Daily Bible Verse and Verse Summary Reading for Today: Hosea 1:1–2:23


Reading for Today:

Hosea 1:1–2:23
Psalm 138:4-6
Proverbs 29:17
1 John 3:1-24
Notes:

Hosea 1:2 children of harlotry. This points to the future unfaithfulness of their mother. The children were possibly not fathered by Hosea. That Hosea’s marriage to Gomer was to depict God’s marriage to Israel is clearly set forth and becomes the key to the theme of the book.

Hosea 2:19, 20 I will betroth you. Repeated 3 times, the term emphasizes the intensity of God’s restoring love for the nation. In that day, Israel will no longer be thought of as a prostitute. Israel brings nothing to the marriage; God makes all the promises and provides all the dowry. These verses are recited by every orthodox Jew as he places the phylacteries on his hand and forehead (Deut. 11:18). The regeneration/ conversion of the nation is much like that of an individual (2 Cor. 5:16–19).

1 John 3:3 purifies himself, just as He is pure. This is the key verse to 2:28–3:3. Living in the reality of Christ’s return makes a difference in a Christian’s behavior. Since Christians someday will be like Him, a desire should grow within the Christian to become like Him now. That was Paul’s passion, expressed in Philippians 3:12–14. That calls for a purifying of sin, in which we play a part (2 Cor. 7:1; 1 Tim.5:22; 1 Pet. 1:22).

1 John 3:16 By this we know love. With this phrase, John introduces the standard of love that is reflected in genuine Christianity. It becomes the measuring stick for every expression of love (see v. 18). John presents this characteristic of Satan’s children in terms of their lack of love. Satan’s children are marked by indifference toward others’ needs. He laid down His life for us. This expression is unique to John (John 10:11, 15, 17, 18; 13:37, 38; 15:13) and speaks of divesting oneself of something. Christian love is self-sacrificing and giving. Christ’s giving up His life for believers epitomized the true nature of Christian love (John 15:12, 13; Phil. 2:5–8; 1 Pet. 2:19–23). we also ought to lay down our lives for the brethren. God calls Christians to that same standard of love for one another as He had for us.

DAY 5: What 4 reasons does John give for why believers cannot habitually practice sin (1 John 3:4–10)?

This passage begins with the phrase “Whoever commits sin” (v. 4). “Commits” translates a Greek verb that conveys the idea of habitual practice. Although genuine Christians have a sin nature (1:8) and do behave sinfully, their confession of sin (1:9; 2:1) and acceptance of forgiveness prevent sin from becoming the unbroken pattern of their lives (John 8:31, 34–36; Rom. 6:11; 2 John 9).
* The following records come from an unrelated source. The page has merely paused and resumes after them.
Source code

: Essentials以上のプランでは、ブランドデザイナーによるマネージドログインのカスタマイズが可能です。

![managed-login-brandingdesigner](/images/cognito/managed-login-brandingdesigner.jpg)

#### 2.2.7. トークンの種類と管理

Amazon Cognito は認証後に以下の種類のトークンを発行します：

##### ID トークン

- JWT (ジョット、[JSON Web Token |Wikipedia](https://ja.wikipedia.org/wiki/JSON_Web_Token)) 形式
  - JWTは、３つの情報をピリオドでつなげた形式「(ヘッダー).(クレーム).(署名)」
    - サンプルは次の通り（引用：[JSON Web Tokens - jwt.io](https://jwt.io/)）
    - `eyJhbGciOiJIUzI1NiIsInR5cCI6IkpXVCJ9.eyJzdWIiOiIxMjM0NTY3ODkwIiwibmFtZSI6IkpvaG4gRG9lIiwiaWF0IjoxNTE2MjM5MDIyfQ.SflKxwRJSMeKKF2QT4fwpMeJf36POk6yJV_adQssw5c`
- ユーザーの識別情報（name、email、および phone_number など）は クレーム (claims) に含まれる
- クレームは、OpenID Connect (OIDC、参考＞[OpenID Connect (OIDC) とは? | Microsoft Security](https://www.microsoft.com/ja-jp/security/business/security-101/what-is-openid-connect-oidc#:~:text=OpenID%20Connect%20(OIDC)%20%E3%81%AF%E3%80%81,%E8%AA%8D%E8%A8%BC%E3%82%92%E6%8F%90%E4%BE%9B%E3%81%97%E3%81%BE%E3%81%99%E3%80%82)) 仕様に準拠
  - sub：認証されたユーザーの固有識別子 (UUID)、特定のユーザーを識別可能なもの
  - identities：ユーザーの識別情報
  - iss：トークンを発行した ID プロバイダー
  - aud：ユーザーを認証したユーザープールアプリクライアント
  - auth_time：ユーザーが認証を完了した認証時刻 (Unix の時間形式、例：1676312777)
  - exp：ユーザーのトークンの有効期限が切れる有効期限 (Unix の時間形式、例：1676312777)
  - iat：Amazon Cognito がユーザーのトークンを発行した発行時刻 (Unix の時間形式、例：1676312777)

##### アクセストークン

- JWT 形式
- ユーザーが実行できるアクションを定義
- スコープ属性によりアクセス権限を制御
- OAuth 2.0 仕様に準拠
God builds a certain growing awareness about sin that provides 4 effective reasons why true Christians cannot habitually practice sin:

1. Genuine Christians cannot practice sin because sin is incompatible with the law of God, which they love (3:4; Ps. 119:34, 77, 97; Rom.7:12, 22); whereas habitual sin betrays the ultimate sense of rebellion—living as if there were no law or ignoring what laws exist (James 4:17)—in short, lawlessness.

2. Genuine Christians cannot practice sin because sin is incompatible with the work of Christ (3:5). Christ died to sanctify (make holy) the believer (2 Cor. 5:21; Eph. 5:25–27). Habitual sin contradicts Christ’s work of breaking the dominion of sin in the believer’s life (Rom. 6:1–15).

3. Genuine Christians cannot practice sin because Christ came to destroy the works of the arch-sinner, Satan (3:8). The devil is still operating, but he has been defeated, and in Christ we escape his tyranny. The day will come when all of Satan’s activity will cease in the universe, and he will be sent to hell forever (Rev. 20:10).

4. Genuine Christians cannot practice sin because sin is incompatible with the ministry of the Holy Spirit, who has imparted a new nature to the believer (3:9; John 3:5–8).This new nature shuns sin and exhibits the habitual character of righteousness produced by the Holy Spirit (Gal. 5:22–24).